What is the predicted probability that \(Y=\text{Green}\) if uniform weighting and \(k=3\) (three neighbors) are used? Why?
Using \(k=3\), will the predicted probability of \(Y=\text{Green}\) be higher if distance weighting is used instead of uniform weighting? Briefly explain (you do not need to perform the calculation).

\(~\)

Question #2

The table below displays the same data described in Question #1 after a scaling procedure has been applied:

Observation	X1	X2	X3	Y
1	0.3333333	1.0000000	0.0000000	Red
2	1.0000000	0.0000000	0.0000000	Red
3	0.3333333	0.3333333	1.0000000	Red
4	0.3333333	0.3333333	0.6666667	Green
5	0.0000000	0.0000000	0.3333333	Green
6	0.6666667	0.3333333	0.3333333	Red

Suppose we’re interested using \(k\)-nearest neighbors to predict an outcome for \(\{X_1=0, X_2=0, X_3=0\}\), and assume this new observation has already been appropriately scaled.

You should answer the following questions using a calculator or basic Python functions. You should not use any functions in sklearn.
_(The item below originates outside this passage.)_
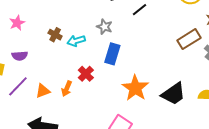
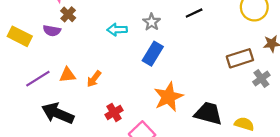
brown cross: (55, 35) -> (68, 14), moved
red cross: (86, 74) -> (114, 112), moved
purple line: (18, 86) -> (38, 79), moved
black trapezoid: (173, 94) -> (208, 113), turned -144

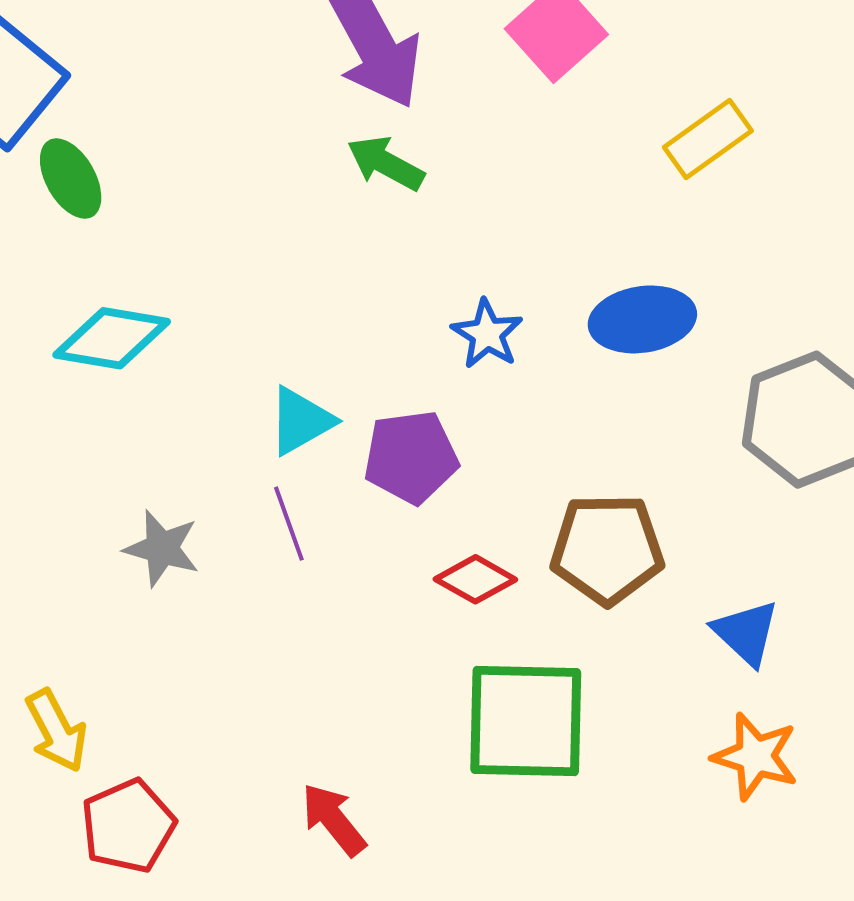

Identify the scaling method that was used. Briefly explain how you made this determination.
Calculate the euclidean distance between each observation and the test data-point \(\{X_1=0, X_2=0, X_3=0\}\).
What is the predicted probability of \(Y=\text{Green}\) using uniform weighting and \(k=3\) (three neighbors)? Why?

\(~\)

Question #3

Consider an application where machine learning is used to predict loan default (yes or no) based upon information relating to the loan’s parameters, the customer’s income, and the customer’s credit history. Suppose a sample of 10,000 loans is obtained as a training set, where 333 of these loans ended in default and the remaining 9667 were repaid in full. Further, suppose the institution’s greatest concern is identifying the loans that end in default.

For the questions that follow, denote “yes” as the positive class and “no” as the negative class.

Suppose a machine learning model yields 195 true positives and 9432 true negatives when applied to the training data. Construct a confusion matrix summarizing the performance of this model on the training data. Label the rows and columns of the matrix using “yes” and “no”, and follow the organizational conventions used in our lecture slides.
Calculate classification accuracy from the confusion matrix you found in Part A. Show your work.
Calculate balanced accuracy from the confusion matrix you found in Part A. Show your work.
Calculate the F1-score from the confusion matrix you found in Part A. Show your work.
Of the three performance metrics you calculated in Parts B-D, which would you recommend as most appropriate for this application? Briefly explain.
Of the three performance metrics you calculated in Parts B-D, which would you deem as least appropriate for this application? Briefly explain.

\(~\)

Question #4

For this question you should use the dataset available here:

https://remiller1450.github.io/data/beans.csv

This data set was constructed using a computer vision system that segmented 13,611 images of 7 types of dry beans, extracting 16 features (12 dimensional features, a 4 shape form features). Additional details are contained in this paper

The following questions should be answered using Python code, including functions in the sklearn library.

Read these data into Python and perform a 90-10 training-testing split with random_state=1.
Separate the outcome, “Class”, from the predictors and graph a histogram of every predictor.
Create a pipeline and perform 20 iterations of random search using 5-fold cross-validation to find a well-fitting \(k\)-nearest neighbors model. Your search should consider at least two different choices of scaling functions, values of \(k\) sampled from a Poisson distribution with mean of 50, euclidean or Manhattan distance, and uniform or distance weighting. Report the best estimator.
Create a visualization of the confusion matrix for your best estimator using the test data. Report the most common type of misclassification made by the model.
Report both the macro-averaged and micro-averaged F1-scores of the classier on the test data. Which of these approaches (macro or micro averaging) do you believe is more appropriate for this application? Or are both approaches reasonable? Briefly explain.